Hear the word of the LORD, ye children of Israel: for the LORD hath a controversy with the inhabitants of the land, because there is no truth, nor mercy, nor knowledge of God in the land.

Hosea 4:1

When God begins a chapter with “Hear the word of the LORD…,” it is probably something that we should pay attention to.  And when He follows that with “…for the LORD hath a controversy with the inhabitants of the land…,” it is definitely something that we should be focused on.

The reason that the Lord had a controversy with the children of Israel was the fact that there was “no truth, nor mercy, nor knowledge of God” there.  Those three things were vitally important to the children of Israel, as the lack of them caused the nation to be destroyed.  Those three things are vitally important in our Christian lives today.  Truth, mercy, and a knowledge of God.

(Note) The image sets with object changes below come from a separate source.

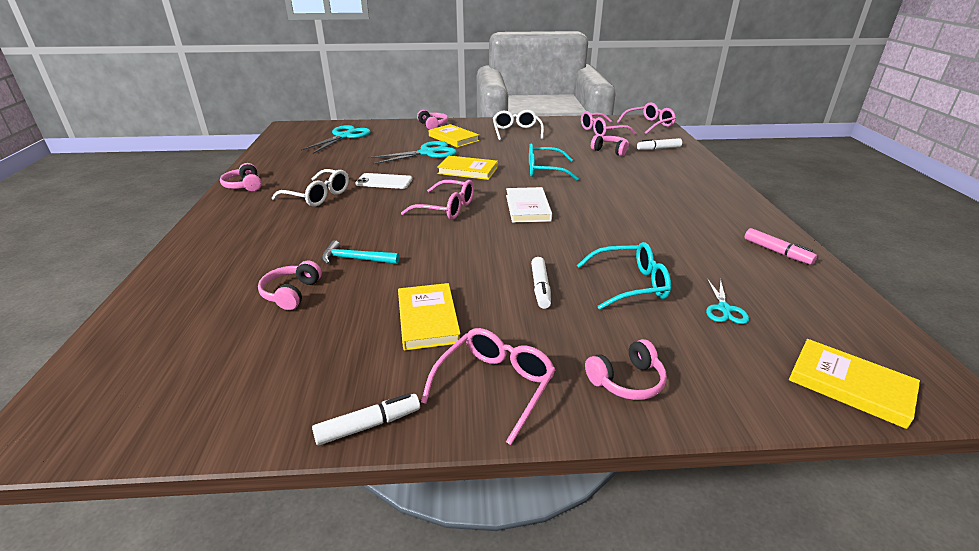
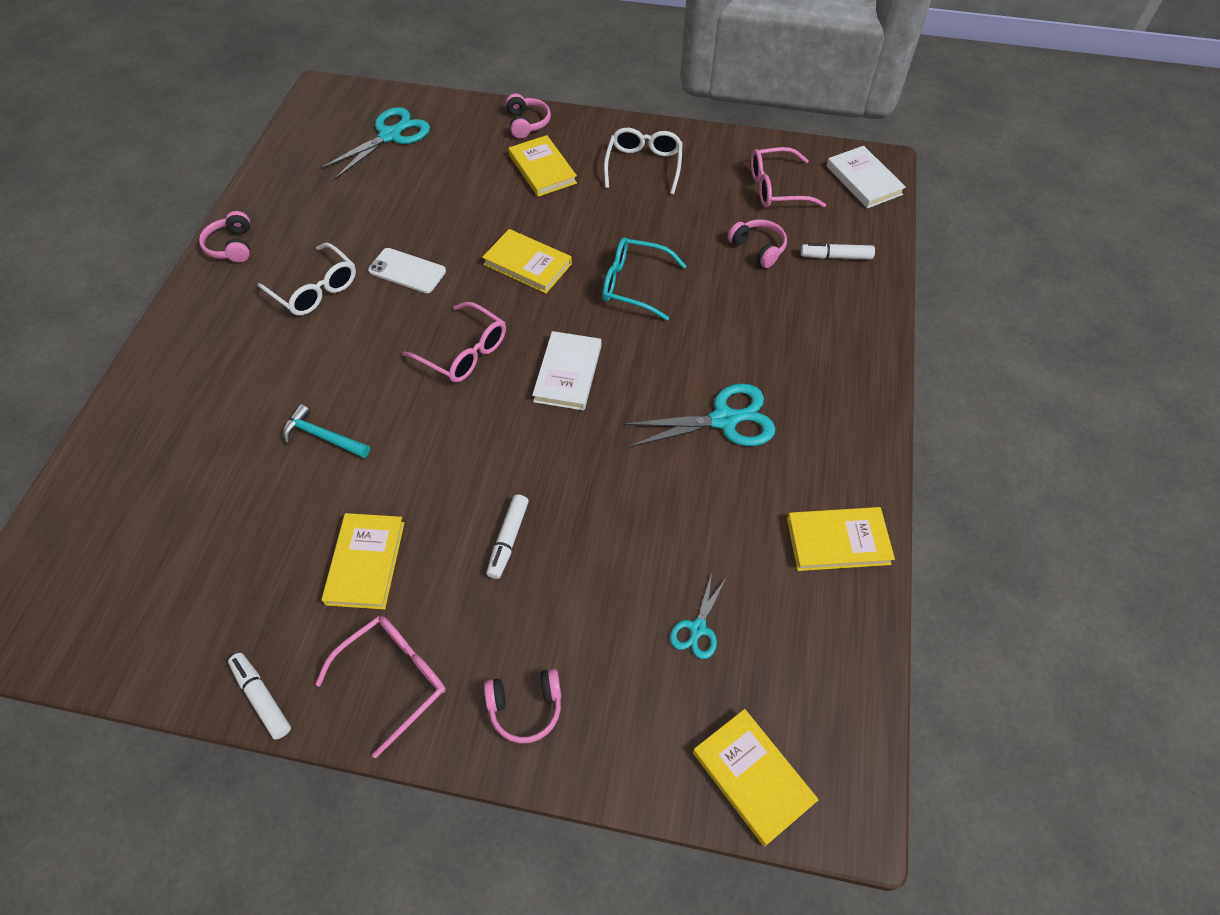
camera: 15 degrees right, 25 degrees up
(291, 293) = (239, 484): pink headphones -> none
(368, 425) = (262, 697): white marker -> white marker turned 120 degrees counterclockwise
(427, 153) = (490, 205): turquoise scissors -> turquoise scissors (724, 420)
(629, 284) = (613, 558): turquoise glasses -> none
(648, 125) = (864, 180): pink glasses -> white book
(777, 252) = (838, 541): pink marker -> yellow book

When you think about it, they work together and one naturally leads to the another.  We start with truth.  Do we have truth today?  Some would say that there is no absolute truth, but I am not among them.  I know that there is absolute truth.  It is in the Bible.  We have truth and can know the truth.  When we look in the Bible to find the truth of God’s Words, we see ourselves for what we are.  We are sinners in desperate need of a Saviour.  And we also find the truth that there is a Saviour, Jesus Christ.  He is merciful to us, and tells us that we should, in turn, be merciful to others.  Now we have mercy.  Mercy was shown to us, and we show it to others.  And as we allow the Lord to work in us, continuing to look in His Word for His truth, we find a knowledge of God.

The children of Israel were destroyed for a lack of truth, mercy, and a knowledge of God.  We have all three available to us every day.  May we not miss that opportunity.